● **Supplied passage**:
____________________

Acquisition of skills needed for working between languages is one of the main learning aims of BA level translator training. This is why I chose to focus on these skills. In my study, I follow a group of seven students of English language and translation from the beginning of their BA studies to their final year. The students translated an easy text at the beginning of their BA studies and another, similarly easy text at the end of their studies. My study aims first, to define what skills are involved in interlingual text production, and second, to look into the way these skills develop during the first years of translator training.

The results show clearly that interlingual text production is a demanding task, even when one translates an apparently “easy” text into one’s native language. The different types of difficulties students experienced during translation, especially at the beginning of training, can be linked to a variety of skills needed in translation. First of all, even if all students found the text ‘easy to understand’, there were some words in the text that were misunderstood by many. When a text is read for the purpose of quality translation, it needs to be fully understood; all words and structures potentially contribute to the overall meaning. Comprehension for translation is different from comprehension for leisure-time reading – we can easily enjoy a novel in a foreign language without understanding every single word of it, but we cannot translate it without full comprehension.

____________________

● **Work instruction 1**: Write out the stretch of the passage on translator training from "The results show" through "without full comprehension.".
● **Work instruction 2**:
Answer these questions using the passage on translator training:
(a) How many students does the study follow?
(b) Into which language does the passage say one translates an apparently "easy" text, showing that the task is still demanding?
(c) According to the passage, what can we enjoy in a foreign language without understanding every single word of it?
The material after this point comes from a separate source.

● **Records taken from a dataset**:
____________________

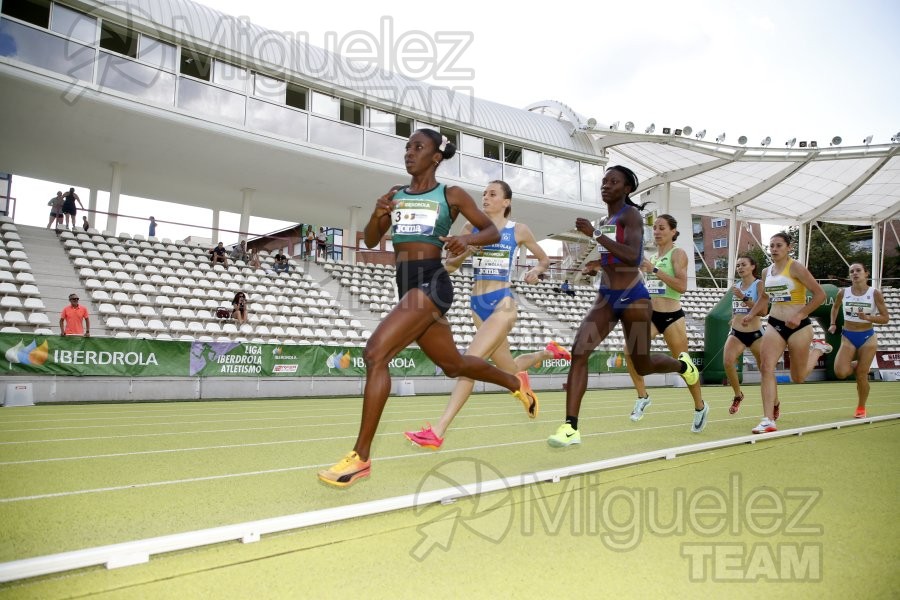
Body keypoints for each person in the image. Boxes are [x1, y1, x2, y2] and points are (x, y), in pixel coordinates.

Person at [317, 128, 538, 487]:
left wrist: (465, 238)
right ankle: (514, 382)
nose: (409, 153)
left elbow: (491, 233)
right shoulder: (395, 194)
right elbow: (373, 239)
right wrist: (377, 213)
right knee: (453, 365)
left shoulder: (450, 195)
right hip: (405, 285)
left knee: (375, 353)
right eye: (407, 147)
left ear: (436, 156)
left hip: (432, 283)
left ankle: (360, 458)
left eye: (418, 147)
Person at [404, 180, 567, 449]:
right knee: (511, 368)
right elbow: (452, 267)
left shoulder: (519, 230)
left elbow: (544, 258)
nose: (486, 198)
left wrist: (536, 271)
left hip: (502, 302)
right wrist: (469, 247)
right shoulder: (471, 229)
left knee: (469, 363)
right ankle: (548, 353)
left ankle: (438, 431)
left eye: (493, 194)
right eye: (484, 194)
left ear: (506, 202)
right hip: (477, 305)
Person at [547, 166, 700, 448]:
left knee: (642, 365)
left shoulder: (631, 215)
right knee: (580, 350)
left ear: (627, 188)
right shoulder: (608, 219)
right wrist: (597, 263)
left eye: (613, 181)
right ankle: (571, 428)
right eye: (604, 181)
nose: (606, 185)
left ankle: (682, 365)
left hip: (633, 297)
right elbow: (613, 257)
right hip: (606, 296)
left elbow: (632, 256)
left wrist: (594, 235)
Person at [624, 214, 708, 429]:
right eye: (655, 229)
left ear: (673, 231)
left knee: (684, 364)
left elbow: (681, 287)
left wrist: (654, 271)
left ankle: (699, 406)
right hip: (651, 315)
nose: (657, 232)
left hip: (672, 317)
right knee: (629, 349)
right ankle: (643, 397)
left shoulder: (677, 254)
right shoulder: (652, 258)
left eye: (662, 228)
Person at [742, 232, 828, 434]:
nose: (774, 249)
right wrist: (751, 314)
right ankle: (767, 419)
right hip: (774, 323)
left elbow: (820, 295)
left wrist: (800, 315)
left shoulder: (796, 267)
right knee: (765, 366)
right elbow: (764, 298)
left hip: (799, 326)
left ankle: (817, 350)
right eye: (771, 245)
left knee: (797, 377)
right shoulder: (766, 272)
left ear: (789, 247)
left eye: (779, 245)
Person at [828, 263, 890, 418]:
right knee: (840, 372)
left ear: (866, 273)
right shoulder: (843, 292)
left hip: (867, 336)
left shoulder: (875, 293)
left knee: (861, 375)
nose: (854, 273)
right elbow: (835, 308)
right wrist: (833, 323)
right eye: (851, 271)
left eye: (858, 270)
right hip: (848, 335)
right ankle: (857, 364)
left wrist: (867, 317)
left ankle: (861, 407)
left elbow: (885, 318)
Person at [723, 254, 770, 414]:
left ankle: (774, 402)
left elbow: (763, 311)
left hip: (756, 334)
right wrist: (733, 318)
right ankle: (738, 395)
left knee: (765, 369)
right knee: (728, 362)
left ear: (752, 267)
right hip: (737, 333)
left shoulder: (759, 284)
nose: (740, 268)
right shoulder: (736, 286)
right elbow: (737, 308)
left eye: (743, 264)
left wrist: (743, 297)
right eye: (737, 266)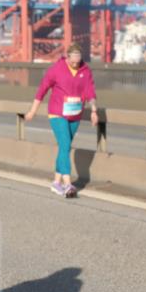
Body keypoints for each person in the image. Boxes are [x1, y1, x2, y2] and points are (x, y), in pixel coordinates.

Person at [24, 40, 99, 198]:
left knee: (64, 147)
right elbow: (42, 90)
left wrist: (93, 110)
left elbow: (90, 91)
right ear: (67, 57)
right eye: (72, 59)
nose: (75, 63)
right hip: (57, 113)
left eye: (78, 59)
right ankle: (67, 183)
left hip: (75, 114)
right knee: (65, 144)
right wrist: (32, 111)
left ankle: (56, 182)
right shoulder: (56, 69)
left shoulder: (85, 71)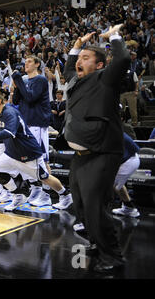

____________________

● **Response box 1**:
The results show clearly that interlingual text production is a demanding task, even when one translates an apparently “easy” text into one’s native language. The different types of difficulties students experienced during translation, especially at the beginning of training, can be linked to a variety of skills needed in translation. First of all, even if all students found the text ‘easy to understand’, there were some words in the text that were misunderstood by many. When a text is read for the purpose of quality translation, it needs to be fully understood; all words and structures potentially contribute to the overall meaning. Comprehension for translation is different from comprehension for leisure-time reading – we can easily enjoy a novel in a foreign language without understanding every single word of it, but we cannot translate it without full comprehension.

● **Response box 2**:
(a) Seven students of English language and translation.
(b) Into one's native language.
(c) A novel.